__What to produce__
The number of lines below holding the string "four" is the only answer wanted.

Plain-text document sources:
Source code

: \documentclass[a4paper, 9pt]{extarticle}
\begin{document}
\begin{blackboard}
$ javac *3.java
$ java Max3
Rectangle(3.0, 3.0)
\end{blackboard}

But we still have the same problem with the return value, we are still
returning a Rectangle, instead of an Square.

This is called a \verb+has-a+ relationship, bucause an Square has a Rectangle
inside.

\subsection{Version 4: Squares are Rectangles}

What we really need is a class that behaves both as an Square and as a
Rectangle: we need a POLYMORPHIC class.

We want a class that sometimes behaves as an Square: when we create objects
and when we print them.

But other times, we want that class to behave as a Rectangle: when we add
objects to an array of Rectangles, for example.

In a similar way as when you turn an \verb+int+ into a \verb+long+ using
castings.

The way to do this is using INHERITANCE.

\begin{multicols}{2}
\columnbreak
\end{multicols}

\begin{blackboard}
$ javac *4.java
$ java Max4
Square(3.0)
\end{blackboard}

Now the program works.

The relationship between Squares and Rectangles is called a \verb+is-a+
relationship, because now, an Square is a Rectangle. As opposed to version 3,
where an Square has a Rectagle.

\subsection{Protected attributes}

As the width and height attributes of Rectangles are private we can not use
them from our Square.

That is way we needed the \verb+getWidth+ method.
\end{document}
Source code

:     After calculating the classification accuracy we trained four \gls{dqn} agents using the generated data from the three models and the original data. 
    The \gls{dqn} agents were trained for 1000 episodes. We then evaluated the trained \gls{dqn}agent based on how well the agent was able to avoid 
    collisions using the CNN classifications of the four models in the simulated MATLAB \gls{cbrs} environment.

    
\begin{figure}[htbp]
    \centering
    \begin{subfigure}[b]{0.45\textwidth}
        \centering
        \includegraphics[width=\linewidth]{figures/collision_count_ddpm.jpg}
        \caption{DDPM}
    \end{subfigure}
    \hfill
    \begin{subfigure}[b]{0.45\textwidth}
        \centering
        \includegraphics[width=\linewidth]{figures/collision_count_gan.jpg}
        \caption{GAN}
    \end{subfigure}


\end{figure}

__Exercise solution__
2